(What is being asked) Copy word for word the lines of the listing below, starting with the line that contains "collection date: 1908-11" and going on through the final line.

(Task material)
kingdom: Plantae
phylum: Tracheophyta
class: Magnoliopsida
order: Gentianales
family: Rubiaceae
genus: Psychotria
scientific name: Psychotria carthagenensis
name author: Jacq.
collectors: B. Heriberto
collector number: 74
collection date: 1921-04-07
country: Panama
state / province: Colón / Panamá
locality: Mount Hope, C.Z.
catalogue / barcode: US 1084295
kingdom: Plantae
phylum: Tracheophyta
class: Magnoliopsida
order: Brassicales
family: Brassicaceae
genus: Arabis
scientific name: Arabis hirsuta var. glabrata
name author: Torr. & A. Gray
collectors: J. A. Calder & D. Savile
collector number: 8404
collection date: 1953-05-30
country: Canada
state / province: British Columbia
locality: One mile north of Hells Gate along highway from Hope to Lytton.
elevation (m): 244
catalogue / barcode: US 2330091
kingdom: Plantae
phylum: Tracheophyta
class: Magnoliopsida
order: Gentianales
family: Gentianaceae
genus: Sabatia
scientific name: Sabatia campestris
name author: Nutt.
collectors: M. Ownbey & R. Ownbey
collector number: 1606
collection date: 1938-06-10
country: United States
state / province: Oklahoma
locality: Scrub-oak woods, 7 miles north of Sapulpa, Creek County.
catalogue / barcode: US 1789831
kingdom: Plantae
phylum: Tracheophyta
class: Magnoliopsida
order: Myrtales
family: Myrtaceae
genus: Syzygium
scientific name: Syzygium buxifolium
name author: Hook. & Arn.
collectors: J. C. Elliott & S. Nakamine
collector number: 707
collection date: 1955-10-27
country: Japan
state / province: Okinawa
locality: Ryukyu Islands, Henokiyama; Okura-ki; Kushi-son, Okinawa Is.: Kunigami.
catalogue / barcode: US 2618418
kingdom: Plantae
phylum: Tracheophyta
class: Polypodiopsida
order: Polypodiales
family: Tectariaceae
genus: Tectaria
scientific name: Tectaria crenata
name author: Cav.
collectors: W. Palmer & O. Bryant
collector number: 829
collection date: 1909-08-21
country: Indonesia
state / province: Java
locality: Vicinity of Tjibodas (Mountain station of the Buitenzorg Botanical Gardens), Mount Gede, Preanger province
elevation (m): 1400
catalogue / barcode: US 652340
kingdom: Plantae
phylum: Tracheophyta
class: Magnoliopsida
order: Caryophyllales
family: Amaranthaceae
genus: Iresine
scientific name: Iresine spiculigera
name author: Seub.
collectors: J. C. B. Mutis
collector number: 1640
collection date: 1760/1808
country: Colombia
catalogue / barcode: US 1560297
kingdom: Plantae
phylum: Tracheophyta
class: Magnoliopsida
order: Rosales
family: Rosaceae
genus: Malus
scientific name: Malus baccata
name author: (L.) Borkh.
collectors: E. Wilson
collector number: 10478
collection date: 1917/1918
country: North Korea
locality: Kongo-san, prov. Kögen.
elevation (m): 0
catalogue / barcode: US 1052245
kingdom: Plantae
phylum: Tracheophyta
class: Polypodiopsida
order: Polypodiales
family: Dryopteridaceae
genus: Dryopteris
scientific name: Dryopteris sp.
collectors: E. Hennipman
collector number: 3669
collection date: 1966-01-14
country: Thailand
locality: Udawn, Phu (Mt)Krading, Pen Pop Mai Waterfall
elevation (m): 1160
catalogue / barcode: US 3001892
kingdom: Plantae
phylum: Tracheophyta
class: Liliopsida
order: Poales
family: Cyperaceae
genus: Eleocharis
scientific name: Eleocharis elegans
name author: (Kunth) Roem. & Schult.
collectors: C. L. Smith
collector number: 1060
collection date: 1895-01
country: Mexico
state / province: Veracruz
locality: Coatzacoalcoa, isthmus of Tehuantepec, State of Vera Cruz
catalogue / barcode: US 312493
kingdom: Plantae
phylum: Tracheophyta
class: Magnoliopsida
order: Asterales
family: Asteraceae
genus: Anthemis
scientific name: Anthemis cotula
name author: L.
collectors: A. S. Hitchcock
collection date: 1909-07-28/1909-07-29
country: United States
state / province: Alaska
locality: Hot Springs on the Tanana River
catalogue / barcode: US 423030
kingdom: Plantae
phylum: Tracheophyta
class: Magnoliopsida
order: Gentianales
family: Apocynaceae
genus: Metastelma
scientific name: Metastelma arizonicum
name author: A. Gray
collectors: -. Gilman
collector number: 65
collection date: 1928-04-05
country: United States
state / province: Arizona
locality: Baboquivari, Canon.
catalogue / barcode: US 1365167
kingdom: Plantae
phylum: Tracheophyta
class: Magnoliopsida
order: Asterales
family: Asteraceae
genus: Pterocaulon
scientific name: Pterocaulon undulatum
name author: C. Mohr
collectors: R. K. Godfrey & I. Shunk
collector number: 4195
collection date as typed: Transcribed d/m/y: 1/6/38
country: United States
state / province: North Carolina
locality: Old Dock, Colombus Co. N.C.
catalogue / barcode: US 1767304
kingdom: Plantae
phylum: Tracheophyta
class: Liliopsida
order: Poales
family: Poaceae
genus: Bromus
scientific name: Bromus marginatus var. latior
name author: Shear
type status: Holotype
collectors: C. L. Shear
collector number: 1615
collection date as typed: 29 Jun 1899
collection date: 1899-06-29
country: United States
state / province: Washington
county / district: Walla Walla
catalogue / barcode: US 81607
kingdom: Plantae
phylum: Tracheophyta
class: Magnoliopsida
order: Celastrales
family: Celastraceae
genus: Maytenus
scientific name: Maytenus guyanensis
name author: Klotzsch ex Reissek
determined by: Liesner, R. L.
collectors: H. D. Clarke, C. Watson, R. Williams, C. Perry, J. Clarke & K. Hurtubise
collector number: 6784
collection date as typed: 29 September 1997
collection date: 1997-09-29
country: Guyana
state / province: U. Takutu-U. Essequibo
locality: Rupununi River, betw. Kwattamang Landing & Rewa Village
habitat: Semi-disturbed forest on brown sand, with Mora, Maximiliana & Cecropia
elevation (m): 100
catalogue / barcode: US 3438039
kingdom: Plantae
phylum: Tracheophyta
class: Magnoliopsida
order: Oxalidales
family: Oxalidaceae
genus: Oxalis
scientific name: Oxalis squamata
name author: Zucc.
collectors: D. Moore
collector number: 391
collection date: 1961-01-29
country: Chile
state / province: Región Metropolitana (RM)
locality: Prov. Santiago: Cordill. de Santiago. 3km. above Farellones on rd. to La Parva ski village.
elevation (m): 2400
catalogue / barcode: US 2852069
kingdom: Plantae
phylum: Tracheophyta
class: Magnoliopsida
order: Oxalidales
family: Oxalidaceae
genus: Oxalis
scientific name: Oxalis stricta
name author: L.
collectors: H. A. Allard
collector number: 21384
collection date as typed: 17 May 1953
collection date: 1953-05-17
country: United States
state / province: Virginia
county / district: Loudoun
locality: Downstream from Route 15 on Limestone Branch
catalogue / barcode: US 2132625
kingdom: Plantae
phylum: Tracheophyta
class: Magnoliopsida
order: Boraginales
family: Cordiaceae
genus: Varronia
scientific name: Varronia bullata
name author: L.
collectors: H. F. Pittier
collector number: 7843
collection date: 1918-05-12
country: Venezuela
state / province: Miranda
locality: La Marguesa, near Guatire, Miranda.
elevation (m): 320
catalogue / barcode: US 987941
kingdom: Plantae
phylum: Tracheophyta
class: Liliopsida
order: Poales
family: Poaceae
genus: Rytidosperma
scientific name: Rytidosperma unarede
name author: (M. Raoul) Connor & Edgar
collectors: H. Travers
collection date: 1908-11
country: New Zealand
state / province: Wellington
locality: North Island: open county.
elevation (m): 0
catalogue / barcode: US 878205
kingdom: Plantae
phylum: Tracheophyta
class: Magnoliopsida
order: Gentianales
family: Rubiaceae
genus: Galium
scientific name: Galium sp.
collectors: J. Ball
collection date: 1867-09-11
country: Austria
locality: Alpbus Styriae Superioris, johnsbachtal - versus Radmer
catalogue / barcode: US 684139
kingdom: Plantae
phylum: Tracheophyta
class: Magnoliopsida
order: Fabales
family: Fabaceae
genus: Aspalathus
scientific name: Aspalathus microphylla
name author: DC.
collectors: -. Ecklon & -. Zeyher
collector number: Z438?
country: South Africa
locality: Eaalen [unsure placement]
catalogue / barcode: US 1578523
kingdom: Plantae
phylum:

(Task output)
collection date: 1908-11
country: New Zealand
state / province: Wellington
locality: North Island: open county.
elevation (m): 0
catalogue / barcode: US 878205
kingdom: Plantae
phylum: Tracheophyta
class: Magnoliopsida
order: Gentianales
family: Rubiaceae
genus: Galium
scientific name: Galium sp.
collectors: J. Ball
collection date: 1867-09-11
country: Austria
locality: Alpbus Styriae Superioris, johnsbachtal - versus Radmer
catalogue / barcode: US 684139
kingdom: Plantae
phylum: Tracheophyta
class: Magnoliopsida
order: Fabales
family: Fabaceae
genus: Aspalathus
scientific name: Aspalathus microphylla
name author: DC.
collectors: -. Ecklon & -. Zeyher
collector number: Z438?
country: South Africa
locality: Eaalen [unsure placement]
catalogue / barcode: US 1578523
kingdom: Plantae
phylum:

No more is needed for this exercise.